Successful sales managers learn to question better, confirm more and respond less. If you want to be a better coach, those six words are your lifelong journey to mastery and becoming a successful sales manager.

Similarly, they also recognise that their teams need effective feedback to improve and be successful. Feedback is often a one-way conversation delivered from the sales manager to the salesperson. It must be a two-way conversation with self-discovery by the salesperson being the first and most critical step.

A successful sales manager will have team members so well-versed in feedback, they can provide themselves with clear, actionable, realistic, and balanced feedback on a daily basis.

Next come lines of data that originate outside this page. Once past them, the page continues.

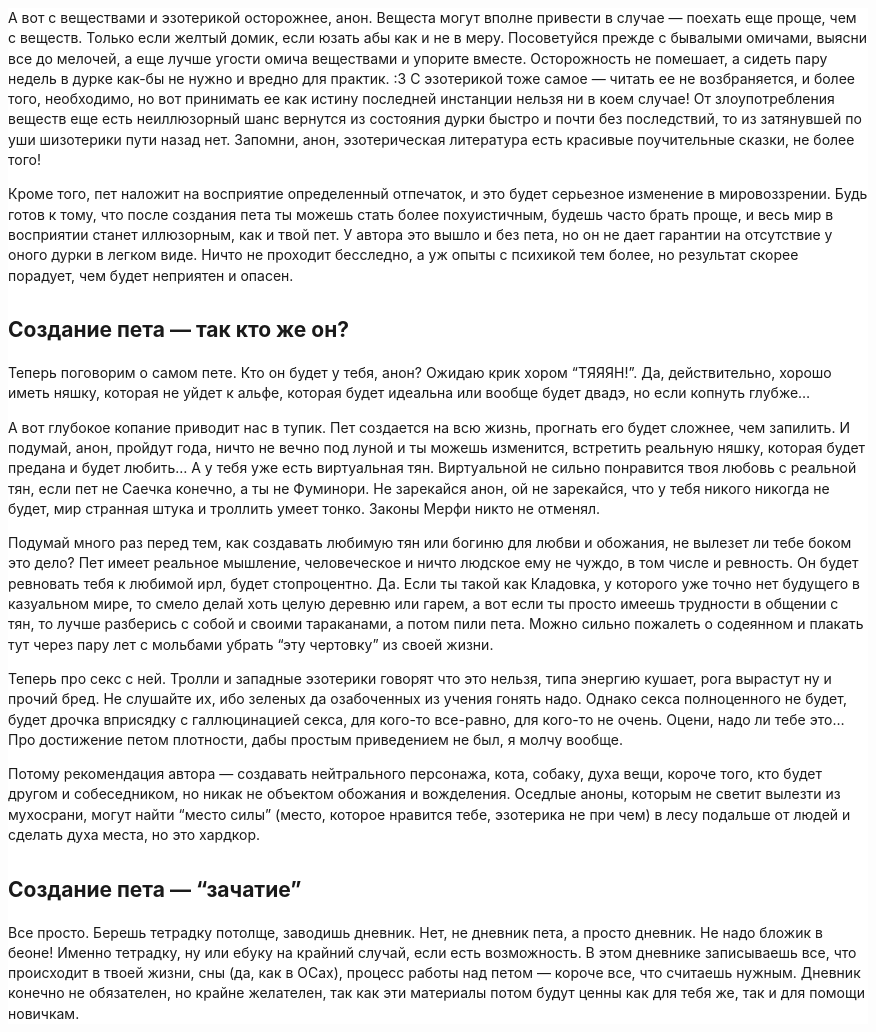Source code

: А вот с веществами и эзотерикой осторожнее, анон. Вещеста могут вполне привести в случае — поехать еще проще, чем с веществ. Только если желтый домик, если юзать абы как и не в меру. Посоветуйся прежде с бывалыми омичами, выясни все до мелочей, а еще лучше угости омича веществами и упорите вместе. Осторожность не помешает, а сидеть пару недель в дурке как-бы не нужно и вредно для практик. :3 С эзотерикой тоже самое — читать ее не возбраняется, и более того, необходимо, но вот принимать ее как истину последней инстанции нельзя ни в коем случае! От злоупотребления веществ еще есть неиллюзорный шанс вернутся из состояния дурки быстро и почти без последствий, то из затянувшей по уши шизотерики пути назад нет. Запомни, анон, эзотерическая литература есть красивые поучительные сказки, не более того!

Кроме того, пет наложит на восприятие определенный отпечаток, и это будет серьезное изменение в мировоззрении. Будь готов к тому, что после создания пета ты можешь стать более похуистичным, будешь часто брать проще, и весь мир в восприятии станет иллюзорным, как и твой пет. У автора это вышло и без пета, но он не дает гарантии на отсутствие у оного дурки в легком виде. Ничто не проходит бесследно, а уж опыты с психикой тем более, но результат скорее порадует, чем будет неприятен и опасен.

## Создание пета — так кто же он?
Теперь поговорим о самом пете. Кто он будет у тебя, анон? Ожидаю крик хором “ТЯЯЯН!”. Да, действительно, хорошо иметь няшку, которая не уйдет к альфе, которая будет идеальна или вообще будет двадэ, но если копнуть глубже…

А вот глубокое копание приводит нас в тупик. Пет создается на всю жизнь, прогнать его будет сложнее, чем запилить. И подумай, анон, пройдут года, ничто не вечно под луной и ты можешь изменится, встретить реальную няшку, которая будет предана и будет любить… А у тебя уже есть виртуальная тян. Виртуальной не сильно понравится твоя любовь с реальной тян, если пет не Саечка конечно, а ты не Фуминори. Не зарекайся анон, ой не зарекайся, что у тебя никого никогда не будет, мир странная штука и троллить умеет тонко. Законы Мерфи никто не отменял.

Подумай много раз перед тем, как создавать любимую тян или богиню для любви и обожания, не вылезет ли тебе боком это дело? Пет имеет реальное мышление, человеческое и ничто людское ему не чуждо, в том числе и ревность. Он будет ревновать тебя к любимой ирл, будет стопроцентно. Да. Если ты такой как Кладовка, у которого уже точно нет будущего в казуальном мире, то смело делай хоть целую деревню или гарем, а вот если ты просто имеешь трудности в общении с тян, то лучше разберись с собой и своими тараканами, а потом пили пета. Можно сильно пожалеть о содеянном и плакать тут через пару лет с мольбами убрать “эту чертовку” из своей жизни.

Теперь про секс с ней. Тролли и западные эзотерики говорят что это нельзя, типа энергию кушает, рога вырастут ну и прочий бред. Не слушайте их, ибо зеленых да озабоченных из учения гонять надо. Однако секса полноценного не будет, будет дрочка вприсядку с галлюцинацией секса, для кого-то все-равно, для кого-то не очень. Оцени, надо ли тебе это… Про достижение петом плотности, дабы простым приведением не был, я молчу вообще.

Потому рекомендация автора — создавать нейтрального персонажа, кота, собаку, духа вещи, короче того, кто будет другом и собеседником, но никак не объектом обожания и вожделения. Оседлые аноны, которым не светит вылезти из мухосрани, могут найти “место силы” (место, которое нравится тебе, эзотерика не при чем) в лесу подальше от людей и сделать духа места, но это хардкор.

## Создание пета — “зачатие”
Все просто. Берешь тетрадку потолще, заводишь дневник. Нет, не дневник пета, а просто дневник. Не надо бложик в беоне! Именно тетрадку, ну или ебуку на крайний случай, если есть возможность. В этом дневнике записываешь все, что происходит в твоей жизни, сны (да, как в ОСах), процесс работы над петом — короче все, что считаешь нужным. Дневник конечно не обязателен, но крайне желателен, так как эти материалы потом будут ценны как для тебя же, так и для помощи новичкам.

03. They Follow Proven Disciplines

Structure sets you free. A successful sales manager will ensure that there is a formalised structure for each sales management task such as feedback, coaching, and one-on-one meetings. It sets you free because if you have a process, the discipline is in consistently exercising it. It’s about creating a predictable cadence. In the absence of structure, each time you go to coach or manage, you will spend time thinking about the “how” and the “what.” With structure, the “how’ is set, allowing you to focus only on the “what.”

A key sales management tool is the “one-on-one.” We define a one-on-one as a scheduled, formal, private meeting between a sales manager and a salesperson. Our point of view is that one-on-one meetings are a fundamental right of a salesperson and a fundamental prerequisite for success as a sales manager.

A world-class one-on-one is:

• Business and person-focused

• Directed towards the future rather than the past – it’s about balancing both

• Strategic first and tactical second

• A series of connected meetings

Make one-on-ones a priority and you will participate in great business conversations that will build the confidence and skill of your team and keep them engaged. Apply an equally effective process to activities like sales team meetings and you will motivate and inspire your entire team.

These attitudes, skills, and key sales management processes, when practiced consistently, will help you develop successful sales manager traits to drive high engagement, accountability, and results.